Beautiful boy è un film che ti tiene incollato allo schermo per tutta la sua durata, compresi i suoi titoli di coda con le ultime parole (autobiografiche?) del protagonista. È un film che parla di tossicodipendenza, che vuol dire impotenza dinanzi al devastante potere distruttivo delle droghe e di tutto ciò che l’abuso provoca.
Beautiful boy è un film che parla di dolore, di vuoto e di insoddisfazione. È un film in cui viene illustrato come a volte la fragilità degli animi più sensibili non trovando il giusto contenimento, sfoci nell’abuso di qualsiasi sostanza possa dare un’illusione di pienezza e compensazione.

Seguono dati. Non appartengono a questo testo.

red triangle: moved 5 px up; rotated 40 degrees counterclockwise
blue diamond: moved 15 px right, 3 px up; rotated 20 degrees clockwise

Beautiful boy è la storia di una famiglia lacerata dal dolore e dal senso di colpa, di un padre che fino all’ultimo cerca in ogni modo di aiutare quel figlio che riesce sempre per troppo poco tempo a rimanere pulito. Verso la fine si parla del lutto nei confronti di chi nonostante sia ancora in vita è come se già non ci fosse più…ed è forse la parte più dolorosa, perché subentra la consapevolezza di essere giunti ad un punto di non ritorno e alla morte prima che della persona, della speranza.
Beautiful boy è un film che parla di autodistruzione, è un film che parla di una famiglia che nello straziante dolore cerca di capire, di correre in aiuto, di essere presente, di sopravvivere, nonostante tutto, fino alla fine…e di famiglie così ahimè non ce ne sono tante.
Beautiful boy è la storia di un padre e di un figlio che sembrano essere molto uniti e molto legati tra loro, ma l’apparenza troppo spesso inganna.
Beautiful boy è un film che ti fa ricordare di alcune storie e di alcune persone che nel tuo percorso sicuramente anche tu hai incontrato, perché la tossicodipendenza purtroppo è un fenomeno molto diffuso, nonostante spesso si voglia cercare di fare finta di niente.
Beautiful boy infine è anche un film con una colonna sonora pazzesca (ci sono tutti i miei artisti preferiti, sono di parte), è un film che parla al cuore e soprattutto è un film che ci mette in contatto con la parte di noi stessi più fragile ed umana, che spesso per paura mettiamo a tacere senza dargli troppa importanza.
Beautiful boy insomma è un film che non dimentichi e che tutti a mio avviso dovrebbero vedere prima o poi.
Io per il momento aspetto di leggere anche i due libri, scritti uno dal padre e uno dal figlio.